There is a legal case unfolding in Queensland that every blogger should keep a watching brief over as it could set an unpleasant precedent for freedom of speech.

The case suggests that lawyers are beginning to circumvent the new uniform defamation code by resorting to the civil tort of “injurious falsehood” as a way of seeking big payouts from media companies for their corporate clients.

The case has been initiated by a software company called 2Clix against Simon Wright, the host of a popular IT blogsite called Whirlpool.

The case is likely to clarify how moderators are meant to behave when hosting forums in which contributors say defamatory things and, specifically, it should establish whether a website that posts derogatory comments by contributors is acting maliciously – an important test for proving injurious falsehood.

In its statement of claim, lodged on Monday, 2Clix cited around 30 postings on Whirlpool that were critical of its products. It claims the comments were both “false and malicious” and that the website refused to remove them after the company complained. It is seeking damages of $150,000 for each month that the comments remain on the website and wants two “forum threads” removed from the site.

Under Australia’s new uniform defamation code — which came into force at the beginning of last year — corporations are not allowed to sue. Only companies with less that 10 employees or not-for-profit groups can take action for defamation, although individuals within companies can sue if they allege that they have been personally defamed.

So instead, 2Clix, and its solicitor, Stephen Baldwin of Turnbull and Company, took the unusual path of suing under the little-used tort of injurious falsehood. The test for injurious falsehood is considered higher than defamation as plaintiffs have to prove the statements were untrue and that there was malice on the part of the defendant.

2Clix is relying on the decision in a case called Kaplan v Go Daddy Group in 2006 when a NSW Supreme Court judge ruled that a person who hosted a website called hunterholdensucks.com “established the site and thereby invited disparaging comments.”

2Clix believes its case fulfils the criteria to establish an injurious falsehood, as set out in another important case called Haines v the ABC of 1995.

Whether these cases are applicable will be an important issue.

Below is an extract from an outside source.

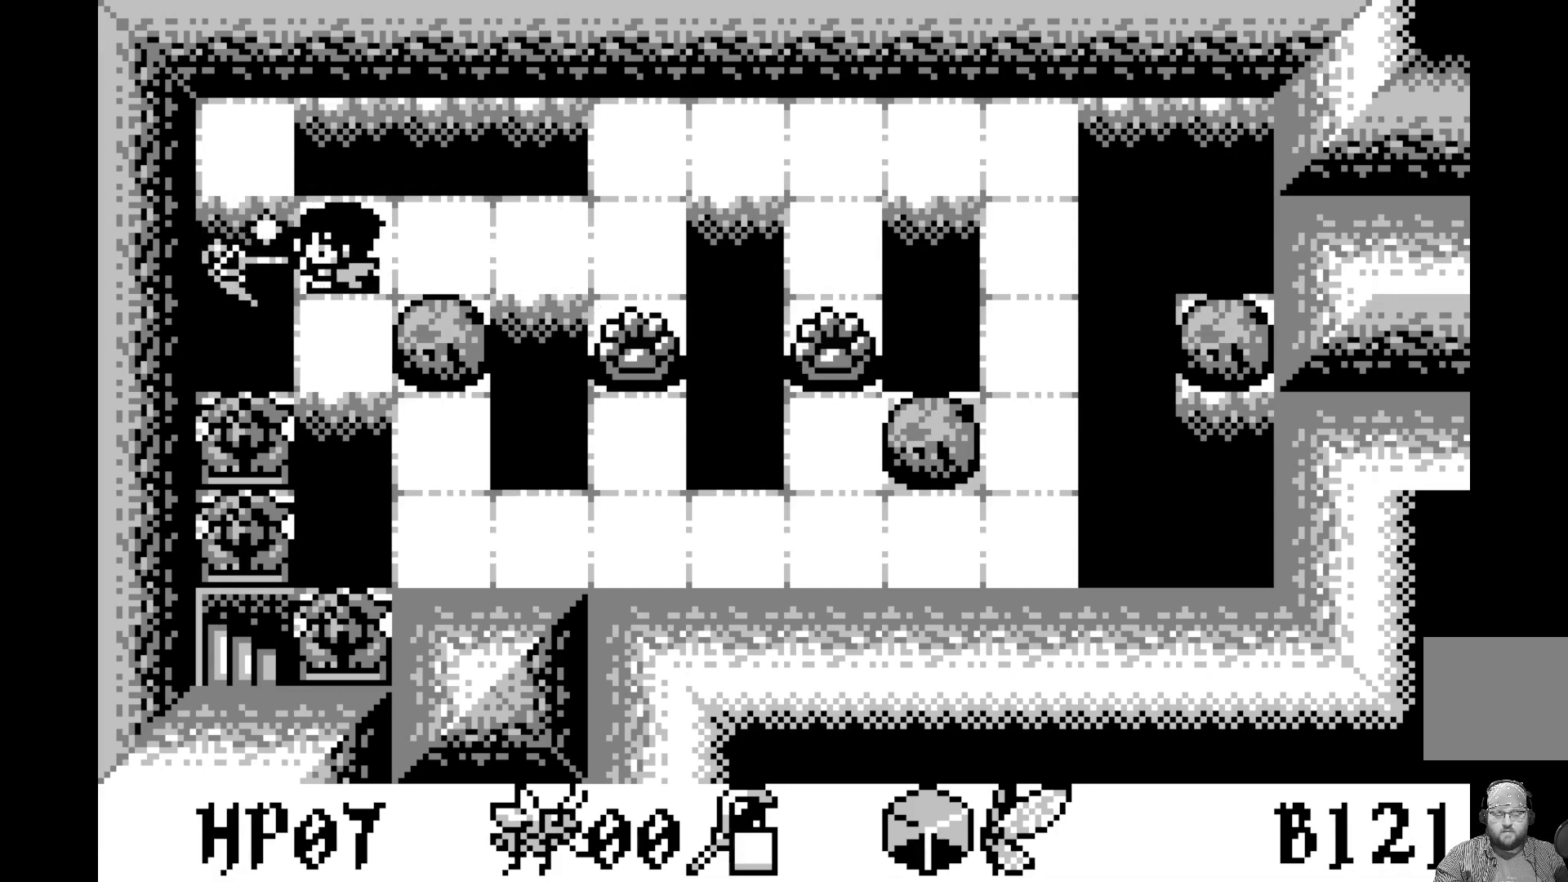
{"buttons": [], "left_stick": "center", "events": [[33, "A", "up"], [283, "DPAD_RIGHT", "down"], [417, "DPAD_RIGHT", "up"]]}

Whirlpool has declared that the action by 2Clix “has no merit” and has vowed to “defend the matter vigorously,” Simon Wright and the lawyers for Whirlpool put a message on the site urging contributors not to prejudge the case by posting inflammatory remarks.

But traffic on Whirlpool has increased with most comments criticising 2Clix for suing and some offering to contribute to a legal fund to fight back.

Simon Wright has another 25 days in which to file a defence.